Is it possible to prove simply by manipulation that $\lim\limits_{x\to\infty} x^2\bigl(2-e^{-i/x}-e^{i/x}\bigr)=1$?

Question

In fact, it turns out that $$\lim_{x\to\infty} x^2\left(2-e^{-z/x}-e^{z/x}\right)=-z^2$$ for any complex $z$. What is a simple (no DLH, Taylor, Maclaurin, ...) and "primitive" (no using directly or indirectly notable trigonometric limits, namely $\lim\limits_{x\to0}\frac{\sin x}{x}=\lim\limits_{x\to0}\frac{\tan x}{x}=1$ and $\lim\limits_{x\to0}\frac{1-\cos^z x}{x}=z/2$) approach to this problem? I'm asking out of curiosity, after doing some homework related to, indeed, notable limits, and derivatives.
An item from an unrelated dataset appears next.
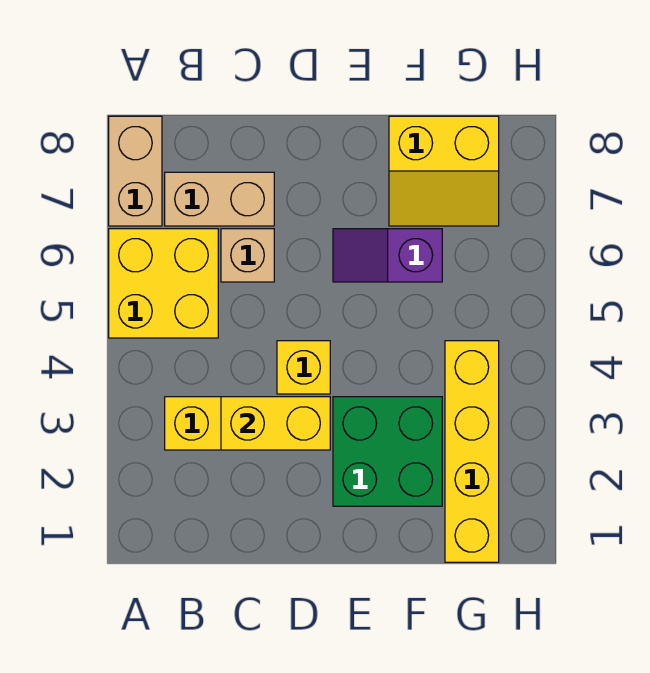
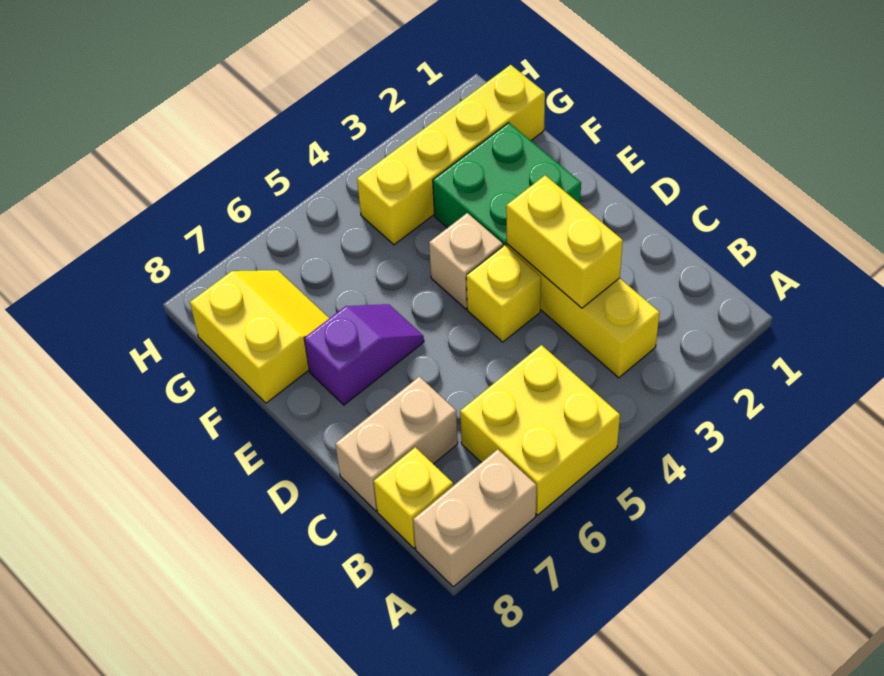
tan 1x2 brick [165,172,274,226] -> tan 1x2 brick turned to [335,377,458,511]
none -> yellow 1x1 brick [374,447,453,548]
tan 1x1 brick [221,229,274,282] -> tan 1x1 brick moved to [429,213,503,309]
purple 1x2 slope [333,229,442,282] -> purple 1x2 slope turned to [304,304,424,405]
Unfortunately I couldn't do much, thanks for any help.

Answer 1

It holds that $$ x^2(2-e^{-z/x}-e^{z/x}) = -x^2(e^{z/(2x)}-e^{-z/(2x)})^2=-z^2\Bigl(\frac{\sinh(z/(2x))}{z/2x}\Bigr)^2. $$ Are you allowed to use that $\frac{\sinh t}{t}\to 1$ as $t\to 0$, then this is finished... If not, then I must ask you: What are you allowed to use?

Answer 2

$(2-e^{-i/x}-e^{i/x})=2-(2 cos{\frac{1}{x}})$

but $cos{\frac{1}{x}}=\dfrac{1-(\tan{\frac{1}{2x}})^2}{1+(\tan{\frac{1}{2x}})^2}$

Then you have

$(2-e^{-i/x}-e^{i/x})=\dfrac{4(\tan{\frac{1}{2x}})^2}{1+(\tan{\frac{1}{2x}})^2}$

Can we finish here with your limitations?

Answer 3

$$ \lim_{x\to\infty} x^2\left(2-e^{-z/x}-e^{z/x}\right)= \lim_{x\to\infty} x^2\left[-\left(e^{z/2x}-e^{-z/2x}\right)^2\right] \\ = \lim_{x\to\infty} -x^2\left(2\sinh\left(\frac{z}{2x}\right)\right)^2 \\ = \lim_{x\to\infty} -\left(2x\sinh\left(\frac{z}{2x}\right)\right)^2$$ I'm not sure what your limitations are from here on out, but if you can now show that $$\lim_{x\to\infty}2x\sinh\left(\frac{z}{2x}\right)=z$$ then it'll follow pretty easily.